The DSM-5 is the Diagnostic and Statistical Manual of Mental Disorders- 5th edition. The manual categorizes every mental disorder and lists symptoms which psychologists then use to officially diagnose patients. Most of these categorizations need multiple symptoms over many months or years to qualify someone for diagnosis, even by licensed psychologists. For example, according to the CDC website, the DSM-5’s criteria for diagnosing Autism Spectrum Disorder in children reads: 

“To meet diagnostic criteria for ASD according to DSM-5, a child must have persistent deficits in each of three areas of social communication and interaction (see A.1. through A.3. below) plus at least two of four types of restricted, repetitive behaviors (see B.1. through B.4. below).”

When non-professionals categorize others without it, misconceptions can arise. 

A diagnosis, however, requires much more than checking symptoms off a list, explains Dr. Sarah Holley, a psychology professor at San Francisco State University.

“A person typically seeks an assessment because they have noticed difficulties in certain areas of functioning, and they want to know why this might be (and if they meet the criteria for a specific diagnosis),” Holley says. “ The person conducting the assessment will consider all the different explanations that could account for the person’s difficulties. They will then use a range of tools to determine if the person appears to meet the criteria for one or more diagnosable disorders, and/or if other factors may better account for the difficulties.”

Many things affect a person’s mental state including interpersonal relationships, work or school. McNamara recalls that his diagnosis took weeks to assess. His therapists, according to him, wanted to assess if the difficulties McNamara was facing at the time could have been a result of diet, sleep or other such “agitators.”
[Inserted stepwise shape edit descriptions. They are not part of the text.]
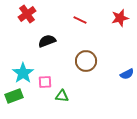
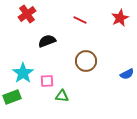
red star: rotated 12 degrees counterclockwise
pink square: moved 2 px right, 1 px up
green rectangle: moved 2 px left, 1 px down
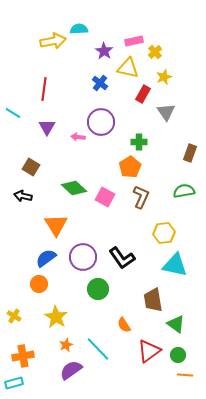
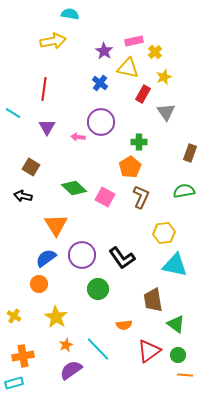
cyan semicircle at (79, 29): moved 9 px left, 15 px up; rotated 12 degrees clockwise
purple circle at (83, 257): moved 1 px left, 2 px up
orange semicircle at (124, 325): rotated 63 degrees counterclockwise
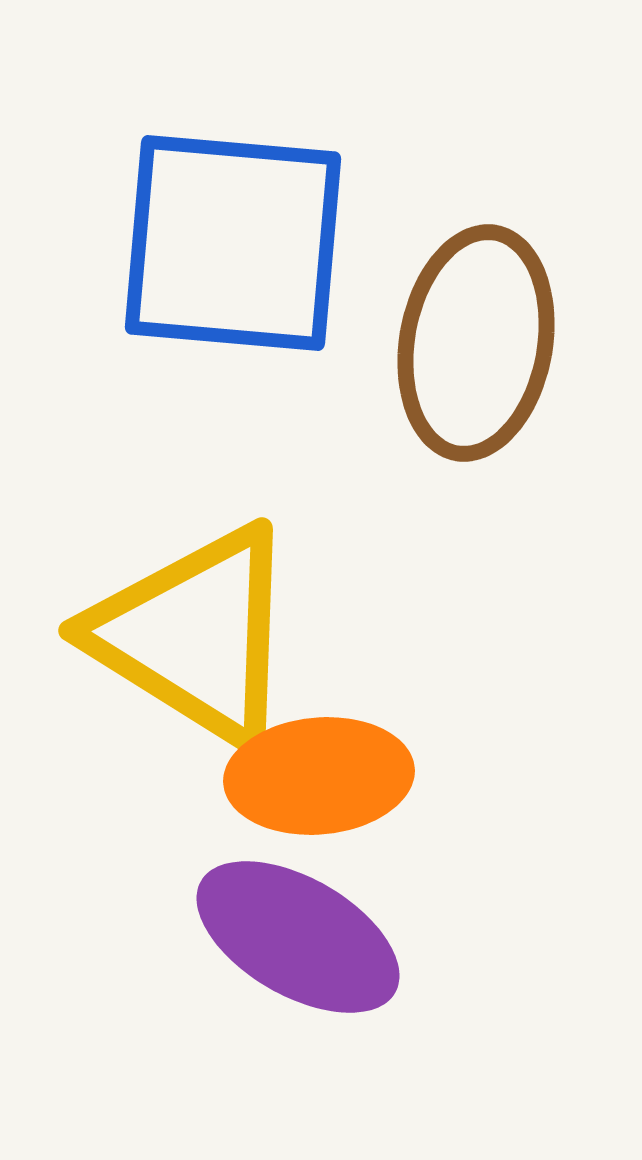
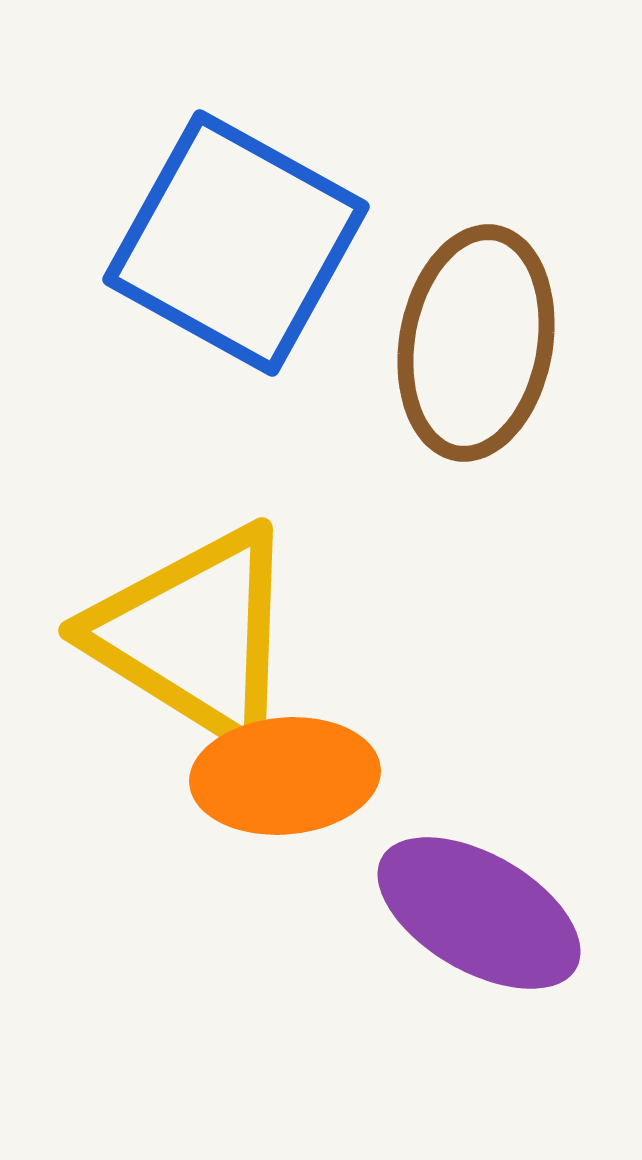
blue square: moved 3 px right; rotated 24 degrees clockwise
orange ellipse: moved 34 px left
purple ellipse: moved 181 px right, 24 px up
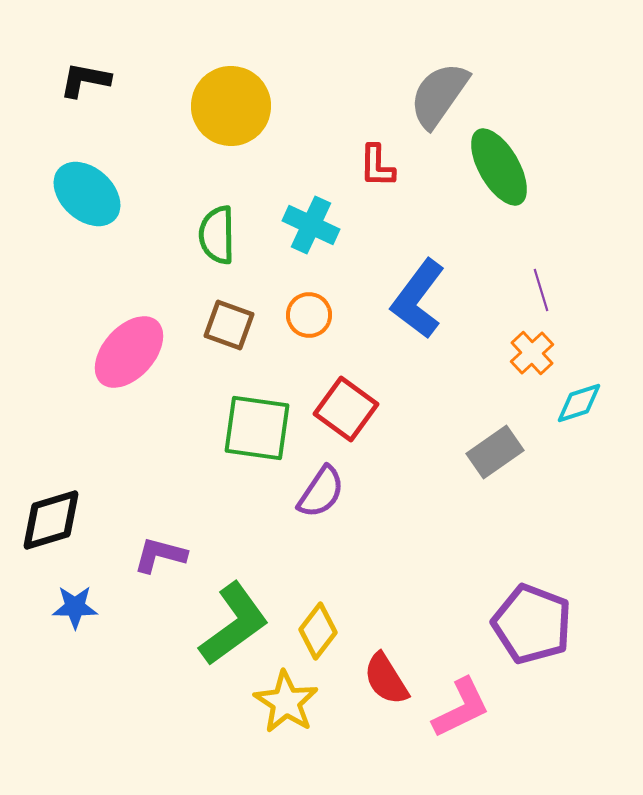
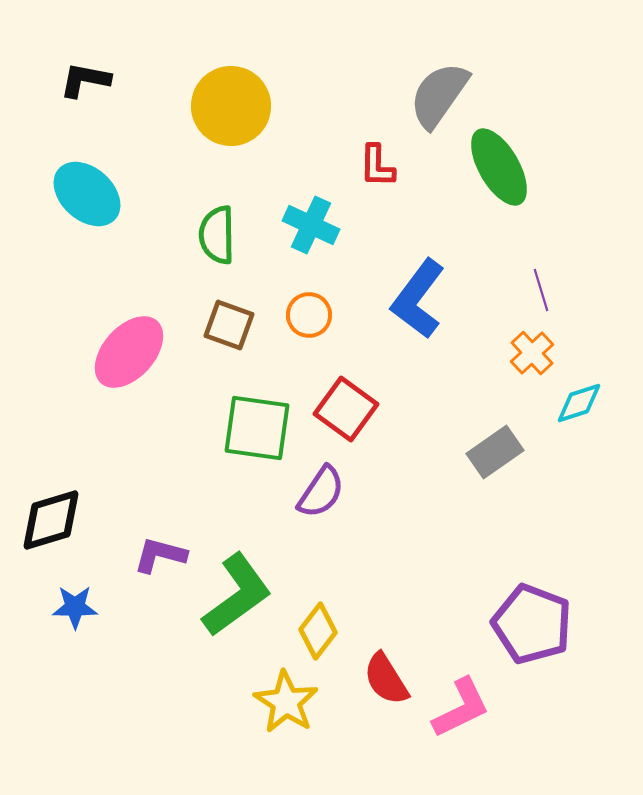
green L-shape: moved 3 px right, 29 px up
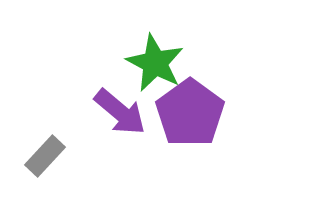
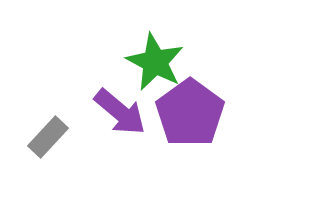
green star: moved 1 px up
gray rectangle: moved 3 px right, 19 px up
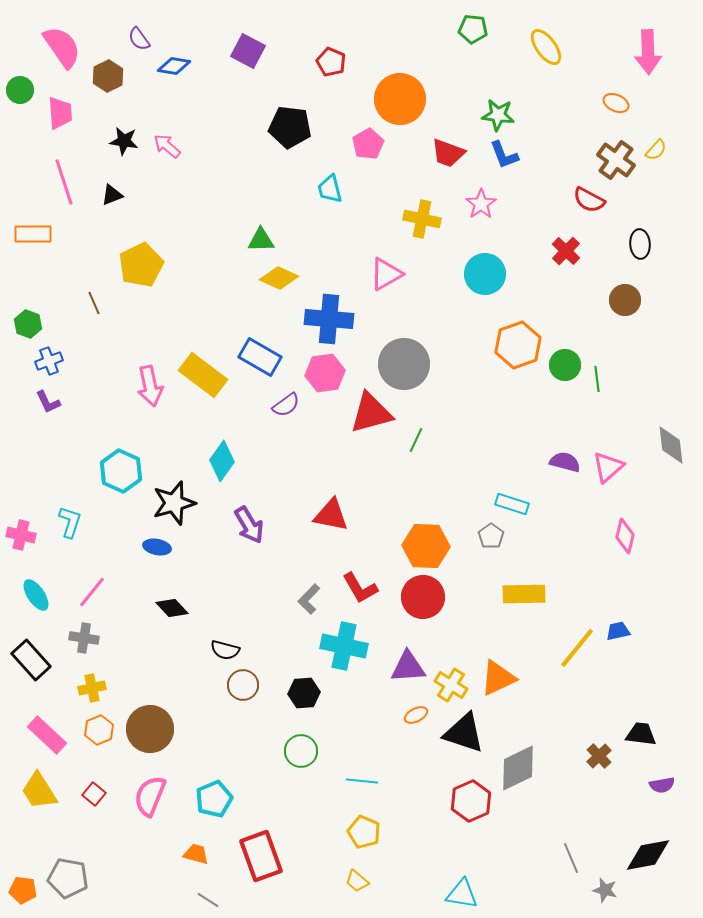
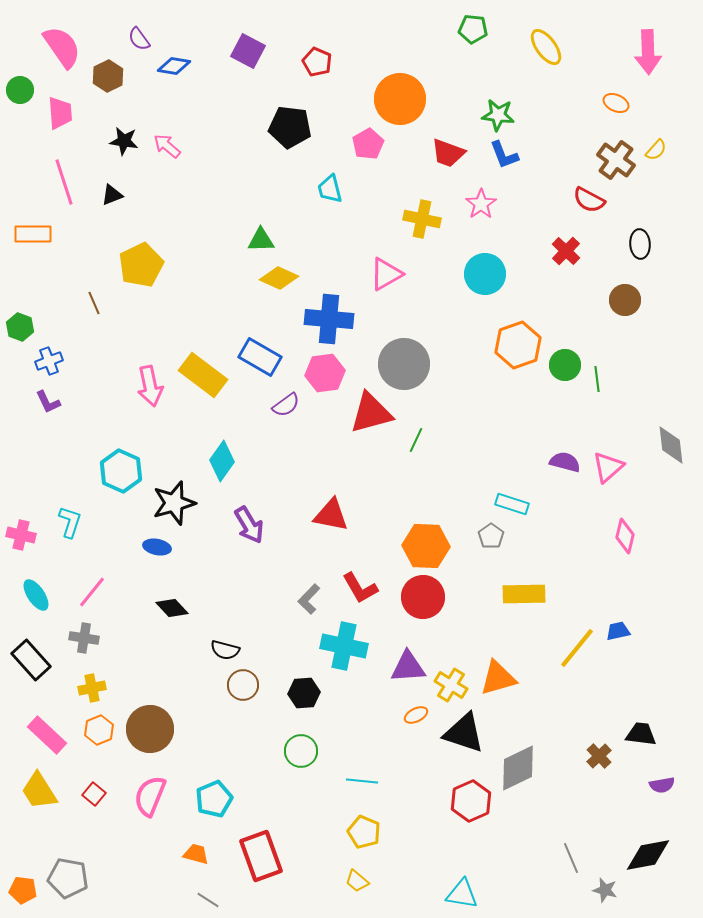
red pentagon at (331, 62): moved 14 px left
green hexagon at (28, 324): moved 8 px left, 3 px down
orange triangle at (498, 678): rotated 9 degrees clockwise
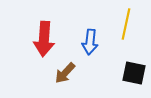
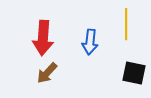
yellow line: rotated 12 degrees counterclockwise
red arrow: moved 1 px left, 1 px up
brown arrow: moved 18 px left
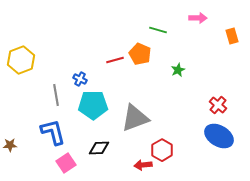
“The first therapists I went to, for instance, had me stabilize my sleeping patterns and try and get adequate nutrition before making any diagnostic jumps, and wanted to see me for a little while,” McNamara says.

While it can be helpful to gather information online to aid in one’s mental health journey, as was the case for Mascaro, that isn’t the end of the process. Finding the proper support, counseling or medication if necessary can be a daunting endeavor, and short clips online rarely provide any resources that make it easier.

A person should not rely on the internet alone to make a diagnosis,” Holley says. “It is important to seek care from a qualified mental health professional who has the necessary training and expertise to conduct an assessment and come to an accurate diagnostic conclusion.”